Temmuz 2023’te dünya, devam etmekte olan iklim krizinde birçok önemli gelişmeye tanık oldu. Bu olaylar, iklim değişikliğinin ele alınmasının aciliyetinin altını çizdi. Temmuz 2023, dünya çapında aşırı hava olaylarında rahatsız edici bir artışa sahne oldu. Temmuz 2023’ün ilk 23 günü için küresel ortalama yüzey hava sıcaklığı 16,95 derece oldu. Temmuz 2023 kayıtlardaki en sıcak Temmuz ve en sıcak ay haline geldi. İklim değişikliğinin etkisiyle ısınan okyanuslarda su sıcaklığı şu ana kadar kayda geçen en yüksek düzeyine çıktı.
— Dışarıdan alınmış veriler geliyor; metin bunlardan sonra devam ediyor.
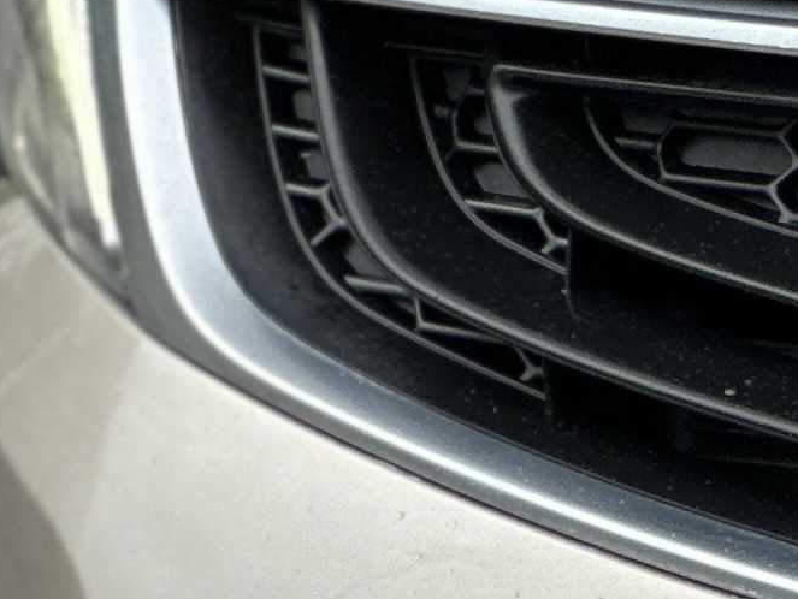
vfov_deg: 3.2
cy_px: 704
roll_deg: +0.7
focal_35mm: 468
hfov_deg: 4.1
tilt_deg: -12.1
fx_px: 10795
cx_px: 2140
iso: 25
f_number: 2.8
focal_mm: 9
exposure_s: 1/121
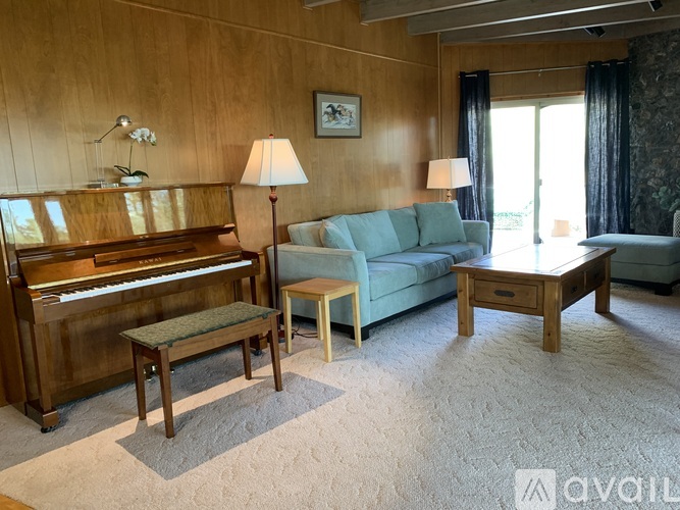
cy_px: 255
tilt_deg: -9.9
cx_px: 340
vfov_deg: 53.0
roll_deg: +2.8
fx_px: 511
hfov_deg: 67.3
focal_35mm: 26
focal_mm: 4.25
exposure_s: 1/60
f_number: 1.8
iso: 160
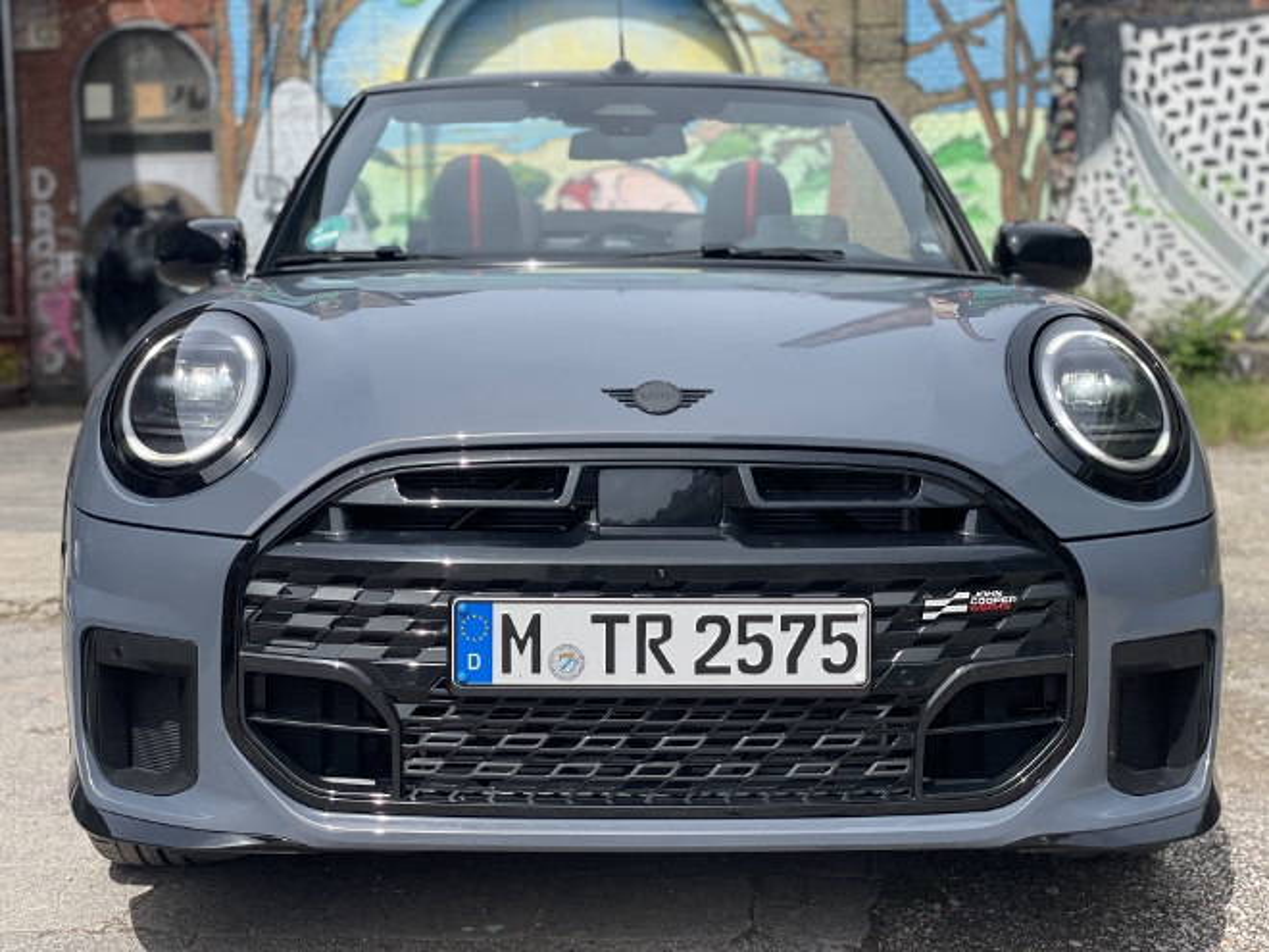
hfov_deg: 36.8
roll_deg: +1.6
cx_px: 634
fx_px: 1906
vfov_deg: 28.0
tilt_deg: -3.6
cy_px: 476
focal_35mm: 52
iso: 32
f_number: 2
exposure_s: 1/1410
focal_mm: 6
Eşi benzeri görülmemiş sıcak hava dalgaları birçok bölgeyi vurdu, sıcaklık rekorları kırdı ve kuraklıklara neden oldu. Bazı bölgelerde orman yangınları kontrolden çıkarak hem insan toplulukları hem de ekosistemler için önemli tehditler oluşturdu. Hawaii’nin Maui Adası’nda büyük yıkım yaratan yangında kayıpların sayısının 1.300 civarında olduğu açıklandı, ölü sayısı 106’ya yükseldi. Portekiz’de yaşanan aşırı sıcaklar ülkenin güney ve orta kesimlerinde orman yangınlarına neden oldu, 70 bin hektar alan yandı, köylerden 1.400 kişinin tahliye edildi. Türkiye’de de Muğla, Hatay, Siirt, Bingöl ve Eskişehir’de büyük zarara neden olan orman yangınları güçlükle kontrol altına alındı.
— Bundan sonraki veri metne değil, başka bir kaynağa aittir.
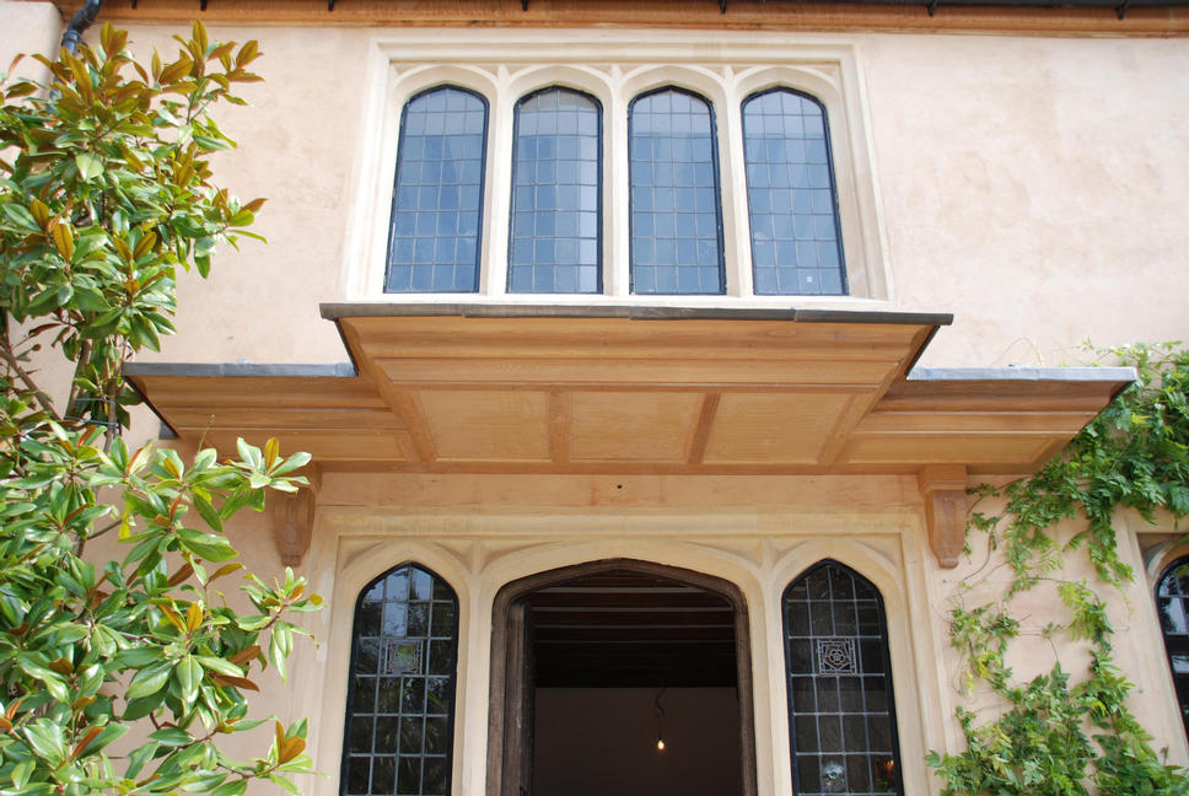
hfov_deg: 57.2
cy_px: 398
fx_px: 1091
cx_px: 594
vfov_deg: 40.1
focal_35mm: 33
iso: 110
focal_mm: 22
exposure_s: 1/125
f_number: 5.6
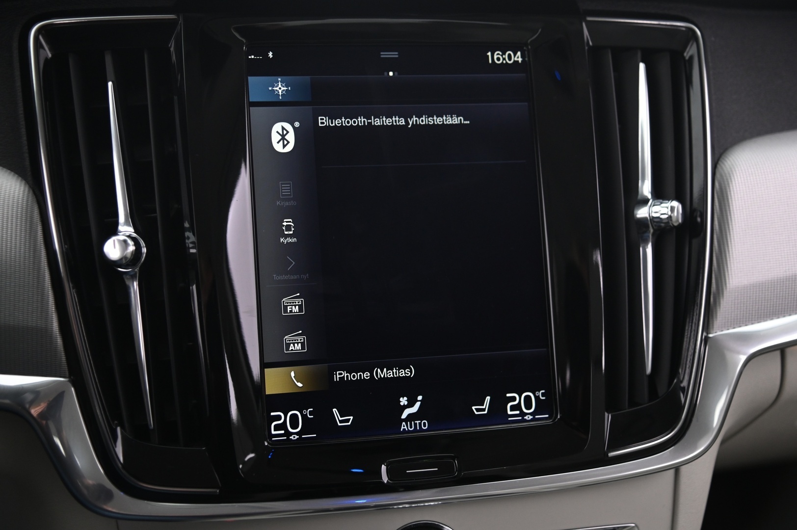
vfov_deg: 28.0
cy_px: 265
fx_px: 1062
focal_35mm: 48
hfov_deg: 41.1
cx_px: 398
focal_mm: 48
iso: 2000
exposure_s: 1/15
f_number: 4
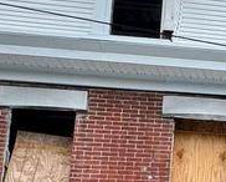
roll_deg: +2.1
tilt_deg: +12.2
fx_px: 542
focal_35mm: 81
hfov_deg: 18.1
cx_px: 420
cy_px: 289
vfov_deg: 16.8
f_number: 2.2
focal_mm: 2.22
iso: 40
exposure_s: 1/687
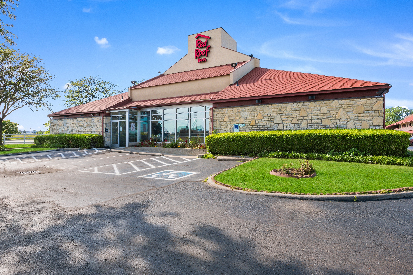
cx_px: 206
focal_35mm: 18
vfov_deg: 67.4
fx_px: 207
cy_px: 138
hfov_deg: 90.0
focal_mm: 18
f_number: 8
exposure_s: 1/500
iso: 400
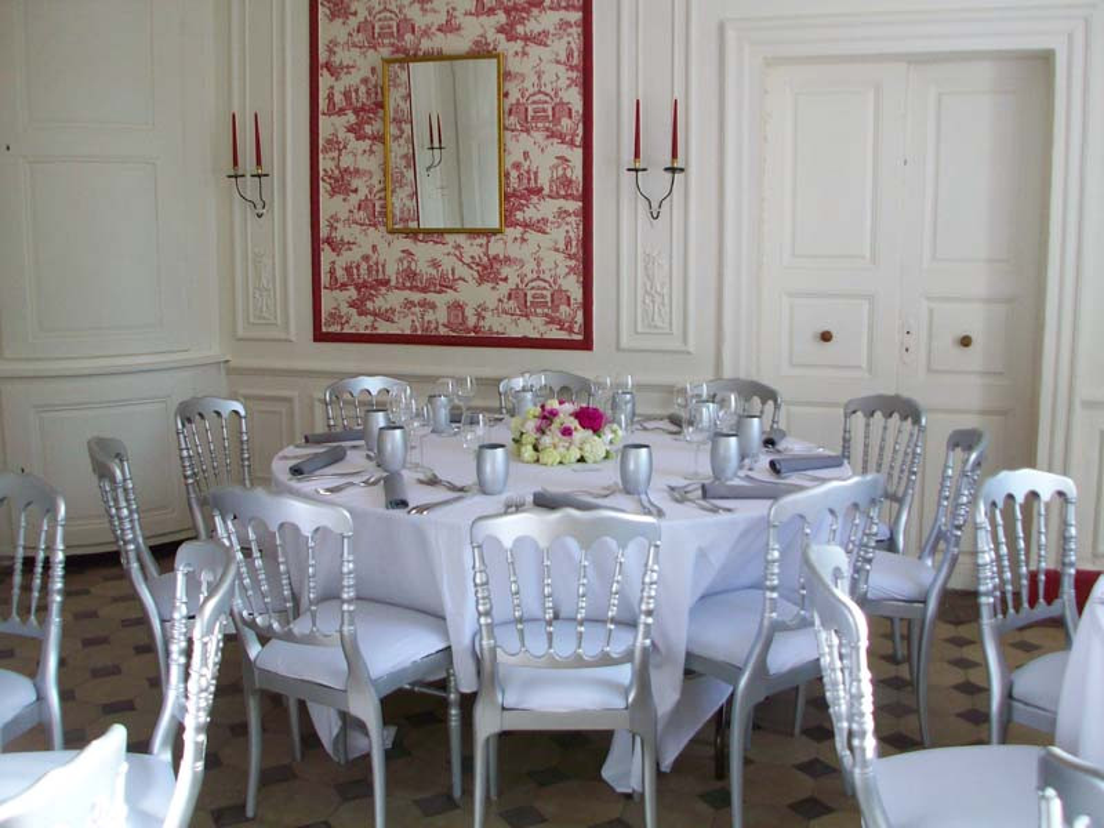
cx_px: 552
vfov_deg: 41.8
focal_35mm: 34
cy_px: 414
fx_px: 1084
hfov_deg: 54.0
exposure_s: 1/128
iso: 146
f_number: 2.8
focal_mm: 5.7
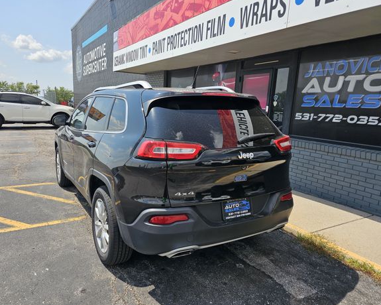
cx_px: 180
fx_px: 282
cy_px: 155
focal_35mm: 25
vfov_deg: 56.8
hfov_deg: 68.1
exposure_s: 1/647
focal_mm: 6.3
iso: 10
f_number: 1.7
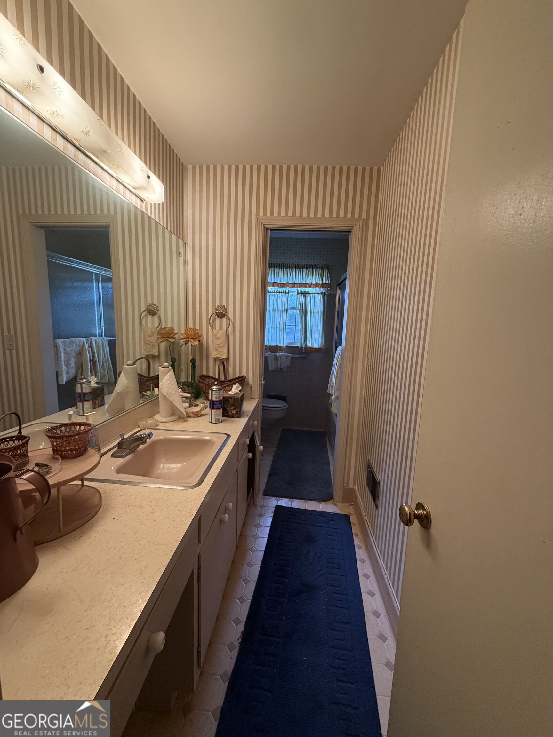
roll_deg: -2.5
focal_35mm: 14
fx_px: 298
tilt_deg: -9.0
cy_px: 368
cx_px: 276
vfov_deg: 102.1
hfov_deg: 85.7
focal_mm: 2.22
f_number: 2.2
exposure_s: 1/60
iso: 250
Ayrıca, dünyanın çeşitli bölgelerinde aşırı yağışlar ve seller yaşandı, bu da altyapı ve geçim kaynaklarına yıkıcı zararlar verdi. İklim krizinden en fazla etkilenen ve dünyanın en fakir ülkelerinden biri olan Bangladeş’in güneydoğusunda etkili olan muson yağmurlarının yol açtığı sellerde 48 kişinin hayatını kaybettiği, çok sayıda kişinin de kayıp olduğu açıklandı.

Ağustos ayı da muhtemelen tarihteki en sıcak aylardan biri olacak. İklim krizinin etkileri giderek derinleşiyor ve birçok uzman iklim krizi açısından geri dönüşü olmayan bir evreye girildiği belirten “devrilme noktası” eşiğinin aşıldığını belirtiyor. Buna rağmen hükümetler gerekli adımları atmak konusunda ayak diriyor. Önümüzdeki yıllarda ilklim krizinin derinleşerek etkilerinin daha yıkıcı hale geleceğini öngörülebilir.